== Passage for review

Device for transmitting between a microstrip on a circuit board and a waveguide using a signal line disposed within a housing that is soldered to the circuit board

Abstract

A device for transmitting millimeter-wave signals between a microstrip formed on a circuit board and a waveguide, characterized by a housing which is soldered onto the circuit board with the aid of solder contacts and which contains a signal line, which is connected to the microstrip via a soldered connection suitable for use at high frequencies, and which connects this microstrip to a coupling point for the millimeter-wave signals, the coupling point facing the waveguide.

Description

FIELD OF THE INVENTION

The present invention relates to a device for transmitting millimeter-wave signals between a microstrip formed on a circuit board and a waveguide.

BACKGROUND INFORMATION

Integrated semiconductor components, so-called MMICs (Monolithic Microwave Integrated Circuits), are often used to generate millimeter-wave signals, e.g., in radar sensors for motor vehicles, the integrated semiconductor components being encapsulated in a housing suitable for surface mounting, e.g., an eWLB housing (embedded Wafer Level Ball Grid), and being soldered onto a circuit board. Microstrips formed on the circuit board may be used to transmit the millimeter-wave signals to an antenna and to transmit the radio echoes received from the antenna to a high frequency component (MMIC) which evaluates the signals. This type of signal transmission is preferable, in particular, even if the antenna elements are formed by patch antennas on the circuit board.

On the other hand, it is also known, however, to transmit the millimeter-wave signals with the aid of so-called waveguides. These are channel-like hollow structures, the walls of which are made conductive by plating or by coating with an electrically conductive plastic, and which therefore form a resonance chamber in which certain vibrational modes of the electromagnetic waves (millimeter waves) may propagate.

When the electrically conductive wall of the waveguide is interrupted or perforated at a point, energy may be radiated out of the waveguide or radiated into this waveguide at this point. High-performance antennas may be implemented by designing hollow-conductor structures of this type in a skillful manner.

When antennas of this type are intended for use in a radar sensor, it is necessary, however, to transmit the millimeter-wave signals from the microstrip on the circuit board to the waveguide or in the opposite direction from the waveguide to the microstrip. Various transitions and coupling structures may theoretically be used for this purpose, although the structures previously known are unsuitable for use in mass production of large quantities due to their complexity.

SUMMARY OF THE INVENTION

An object of the present invention, therefore, is to create a device for transmitting millimeter-wave signals which is better suited for mass production.

====
== Raw data

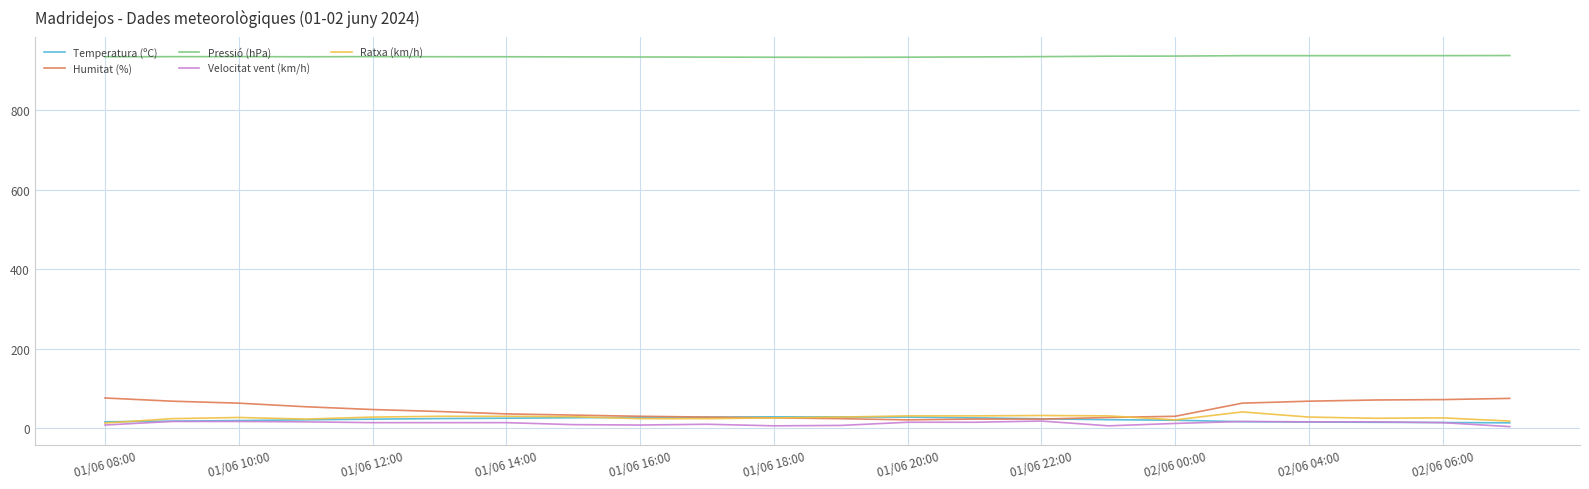

Which series has the largest total across all categories?

Pressió (hPa)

====

*Problem to work on:*
Write the next part of the patent text on transmitting millimeter-wave signals between a microstrip and a waveguide. Pick up after the sentence ending "better suited for mass production."

*Your response:*
This object is achieved according to the present invention by a housing which is soldered onto the circuit board with the aid of solder balls and which contains a signal line, which is connected to the microstrip via a solder connection suitable for use at high frequencies, the signal line connecting the microstrip to a coupling point for the millimeter-wave signals, the coupling point facing the waveguide.

According to the present invention, a housing of the type that has been previously used to accommodate and contact the MMICs is therefore used as a relay between the microstrip and the waveguide. Instead of an MIMIC (or in addition thereto), the housing contains an internal signal line, one end of which is connected to the microstrip of the circuit board via the soldered connection, and the internal signal line extends to a coupling point formed in the wall of the housing which is diametrically opposed to an open end of the waveguide, so that the millimeter waves are decoupled from the housing and are injected into the waveguide, or vice versa.

Mature manufacturing technologies which have previously been used for manufacturing and encapsulating MMICs may also be used to manufacture the housing including the coupling point and the internal signal line. All that is left to do in order to establish contact to the microstrip on the circuit board is to then solder the housing, which has already been connected to the waveguide, onto the circuit board, for which economical assembly methods (SMD—Surface Mount Device technology) are also available for this purpose.

The housing may be, e.g., a known eWLB housing. The signal line in the interior of the housing may in turn be a microstrip.

If necessary, the signal line may also interconnect coupling points for multiple waveguides, so that the millimeter-wave energy fed from the circuit board may be distributed to multiple waveguides and, therefore, to multiple antennas.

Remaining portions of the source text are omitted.